- Area: 2.1 sq mi (5.4 km^{2})
- County: Down;
- Country: Northern Ireland
- Sovereign state: United Kingdom

= Moneydorragh More =

Moneydorragh More is a townland of 1344 acres in County Down, Northern Ireland. It is situated in the civil parish of Kilkeel, in the historic barony of Mourne. The majority of Annalong is within Moneydorragh More and it ranks as the 31st largest townland in County Down.

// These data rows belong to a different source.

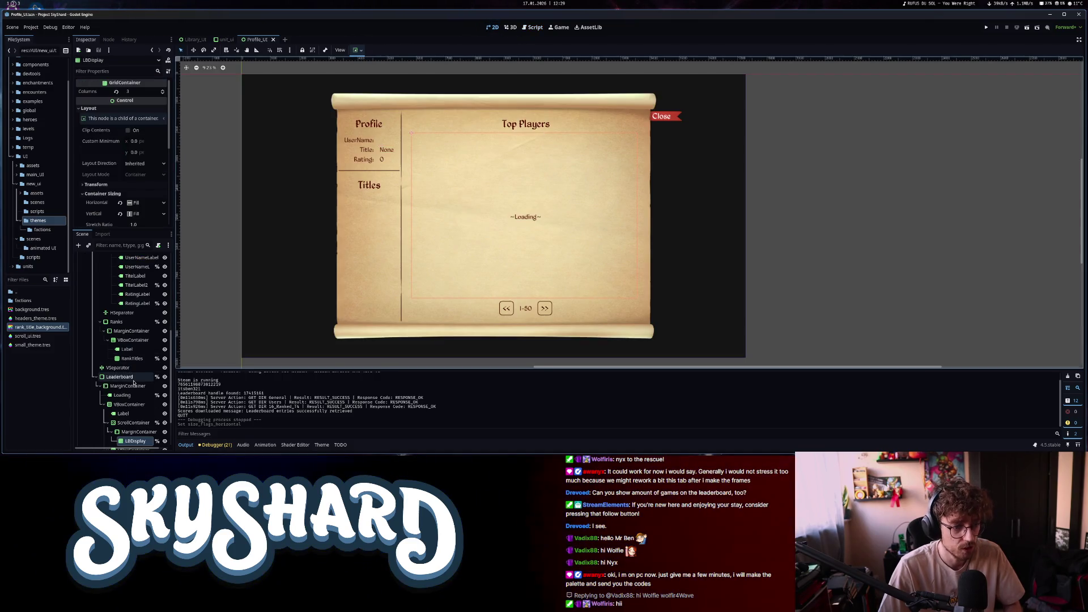
Run the game with F5, view the Top Players leaderboard on PROFILE, then close it
key("F5")
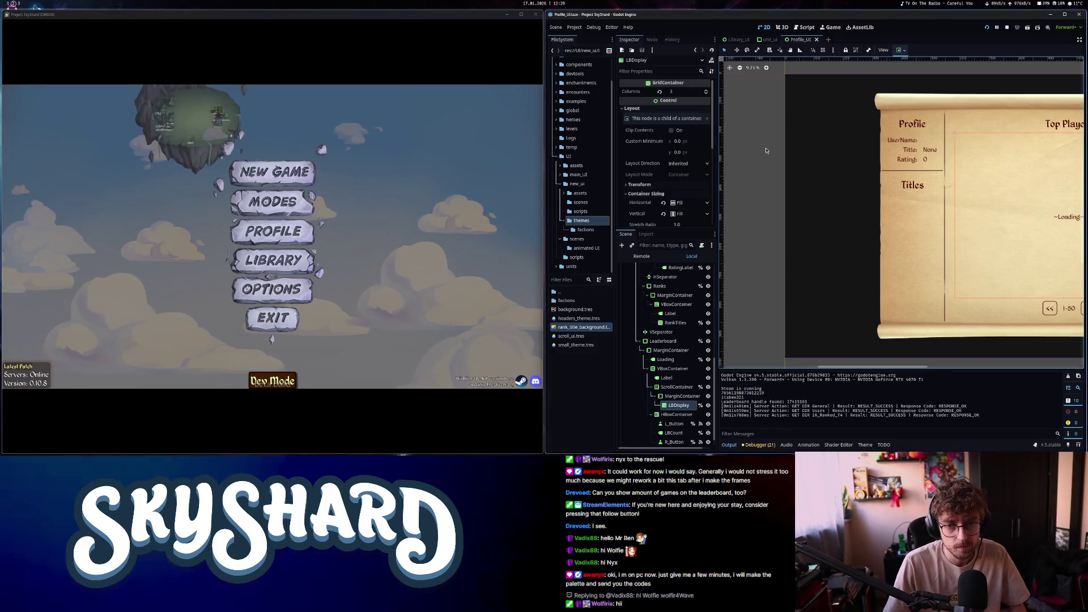
left_click(290, 239)
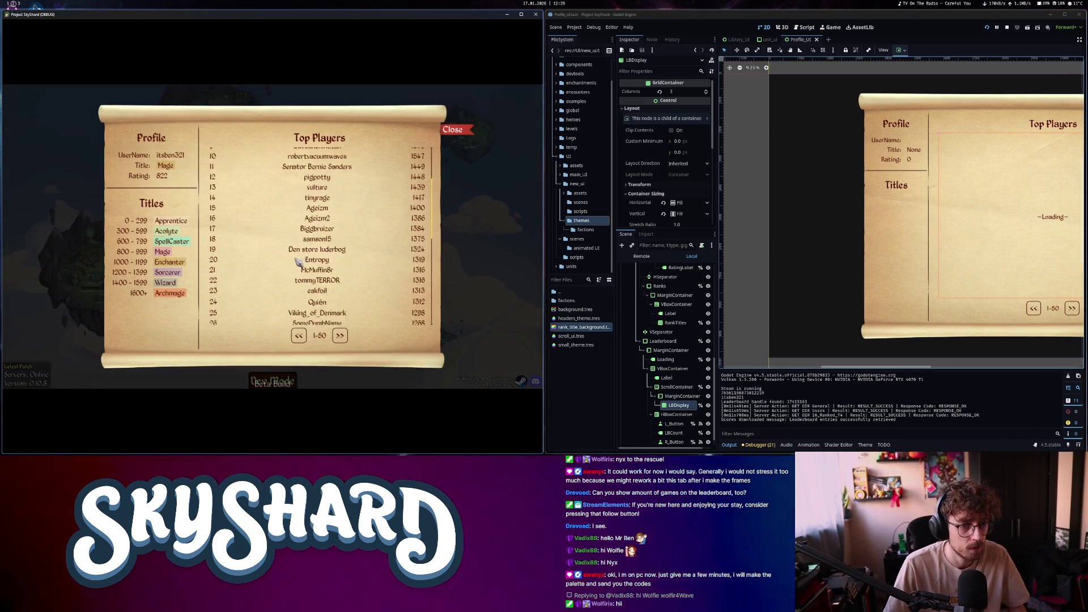
key("ctrl+F3")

Moneydorragh More is bordered by Mullartown to the east, Ballyveagh More and Moneydorragh More Upper to the west, and to the south is Moneydorragh Beg.

== Longstone conflict ==
In the 1950s, the Longstone area of Moneydorragh More experienced tensions similar to the Drumcree conflict. In June 1952, Orangemen from Annalong held one of their annual parades, part of which would pass through the predominantly nationalist Longstone area. To prevent unrest, the Minister of Home Affairs, Brian Maginess banned the march. However, protests from Orangemen and Unionists led the Government to reverse its decision, allowing another Orange parade to proceed on 3 July 1952. Local nationalists blocked the route, and the RUC, lacking sufficient personnel, was unable to clear the way for the parade.

Subsequent parades were banned in the following years, but in 1955, an exception was made when the Mourne Twelfth was scheduled to be held in Annalong. That year, 15,000 Orangemen, led by local Unionist MP Brian Faulkner, marched twice along the contested route, protected by 300 RUC officers, many equipped with riot gear.

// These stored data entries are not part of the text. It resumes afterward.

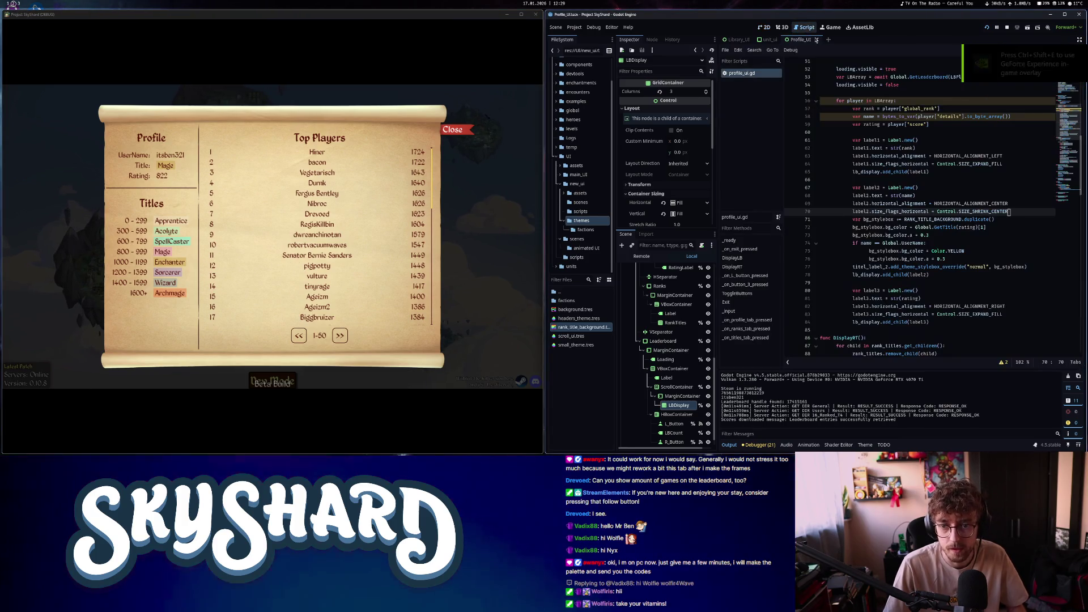
mouse_move(894, 291)
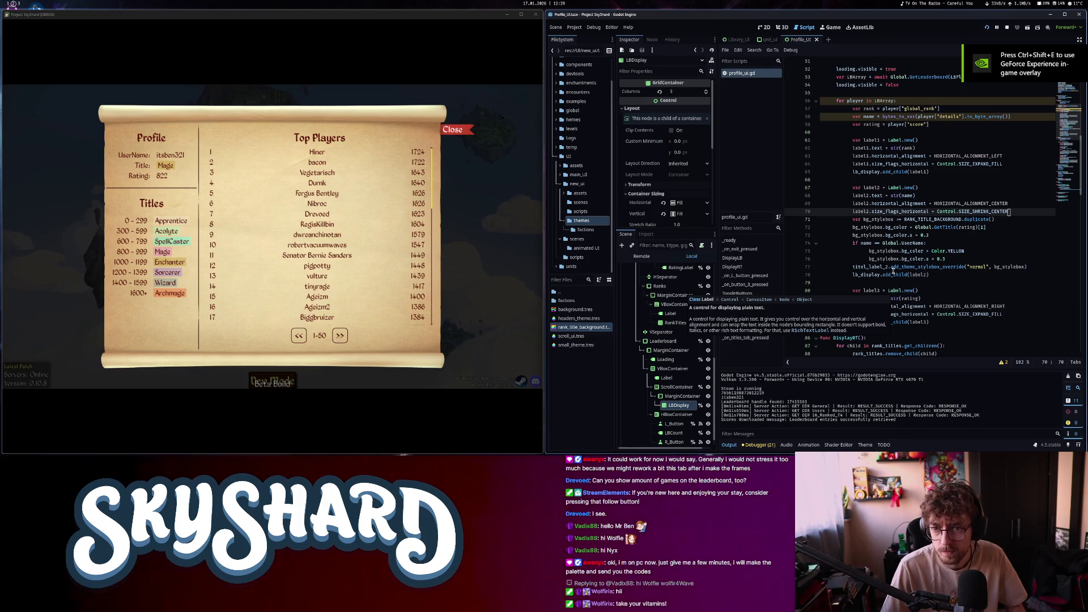
left_click_drag(853, 267, 883, 267)
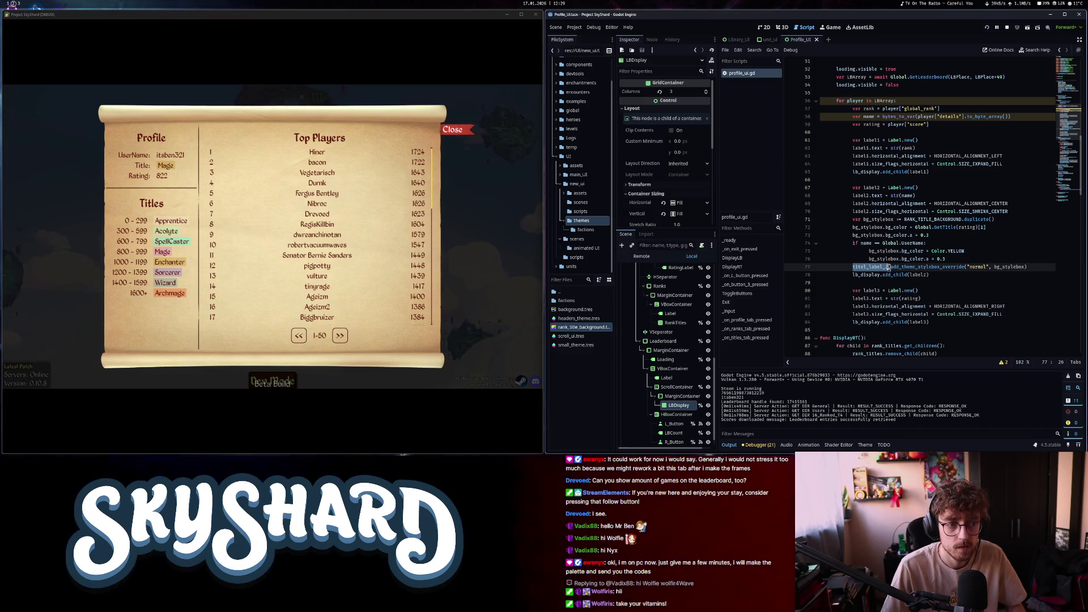
left_click(462, 130)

Tensions escalated on Easter Monday, 3 May 1956, when the local Ballyvea Flute Band received permission to parade from Ballyvea Orange Hall to Annalong, with the route passing through the Longstone area. Local nationalists blocked the road by using farm machinery to collapse boulder walls and hurled projectiles at the marchers. Despite the violence, the RUC managed to secure passage for the parade. In Easter 1958, another Orange parade passed through the area under the protection of 300 RUC officers.